Saturday, November 20, 2004

He Hate Me

Posted by Hello

Rick Morrissey of the Chicago Tribune said everything there is to say about agent Scott Boras: "He is a very, very bad man. Exquisitely bad, in a foreclose-on-the-farm sort of way." Bryan Miller, in a thinkpiece on Slate, offered a more even-tempered assessment of the agent in 2001: "Scott Boras is the Marvin Miller of his age—the man the owners claim they can't afford, but the players can't afford to live without." Either way you cut it, no one likes the guy -- owners and GMs hate him with a passion, fans treat him like a human pinata, and I doubt highly that any player who has reaped the benefits on Boras' predatory tactics is inviting him to their next Christmas party.

But shit, Boras gets results. Look at the A-Rod, Kevin Brown and Darren Dreifort contracts he engineered a few years ago. Woah. And then look at his cream-of-the-crop client list for this year's free agent class: Adrian Beltre, Carlos Beltran, Derek Lowe, Jason Varitek, Kevin Millwood, J.D. Drew and Magglio Ordonez. GMs and owners have already balked at his demands for Beltran (10 years, backloaded) and Jason Varitek, but those guys will get signed. Above market value. Because Scott Boras never loses. He's like Wile E. Coyote if the super-genius managed to get the better of the Road Runner and drop an anvil on his head every time.

Word out of Chicago is that White Sox GM Kenny Williams doesn't like the way negotiations with franchise cornerstone Magglio Ordonez have been going; Williams called a press conference to tell reporters that the White Sox "would not be signing any Scott Boras clients this year." Well, no shit, Sherlock -- isn't that why the Washington franchise pulled the trigger on deals with Christian Guzman and Vinny Castilla so quickly? No one wants to get stuck negotiating with Scott Boras as an act of desperation.

Still, what's going on here? Is this Sox owner Jerry Reinsdorf's legendary cheapness rearing its head once again? The White Sox franchise has a nasty track-record of blackballing its highest-paid players as a way of keeping salaries at a manageable limit -- Big Frank Thomas got treated pretty badly in the midst of a prolonged slump and he just redeemed himself in the eyes of the fans last season. People were booing the guy at every at-bat because of Reinsdorf's carefully-orchestrated smear campaign. What Kenny Williams said should ring true in the hearts and minds of every baseball observer from the top of an organization to the fan sitting in the nosebleed section, sure.

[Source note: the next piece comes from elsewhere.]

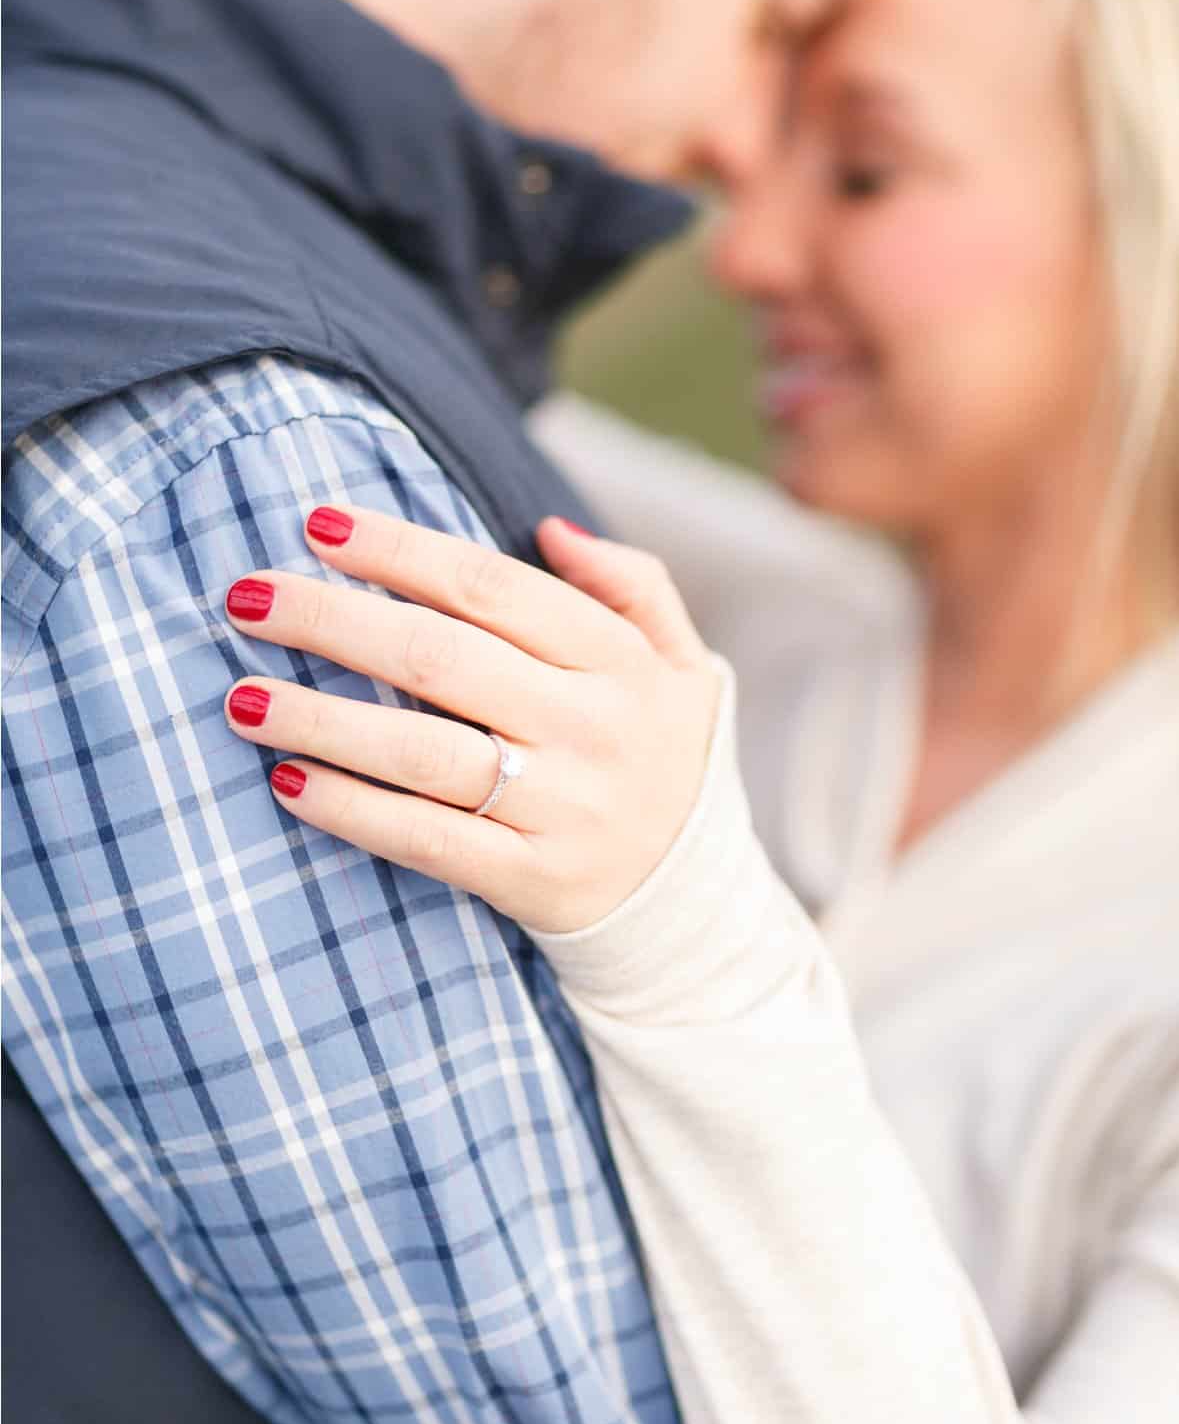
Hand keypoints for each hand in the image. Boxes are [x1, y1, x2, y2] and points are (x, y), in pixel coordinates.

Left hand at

But you don't owe it to anyone to tell them the truth unless you're sleeping with them -- Boras is a terrible bed-fellow of course, but imagine the whispers of collusion that might circulate if all teams took a stand against the Boras clients this year. Kenny Williams would be Exhibit A in that trial. So what you do is shut the fuck up and keep it behind the scenes. You don't need mommy and daddy to tell you that they're getting divorced after years of bitter arguments...you knew it all along.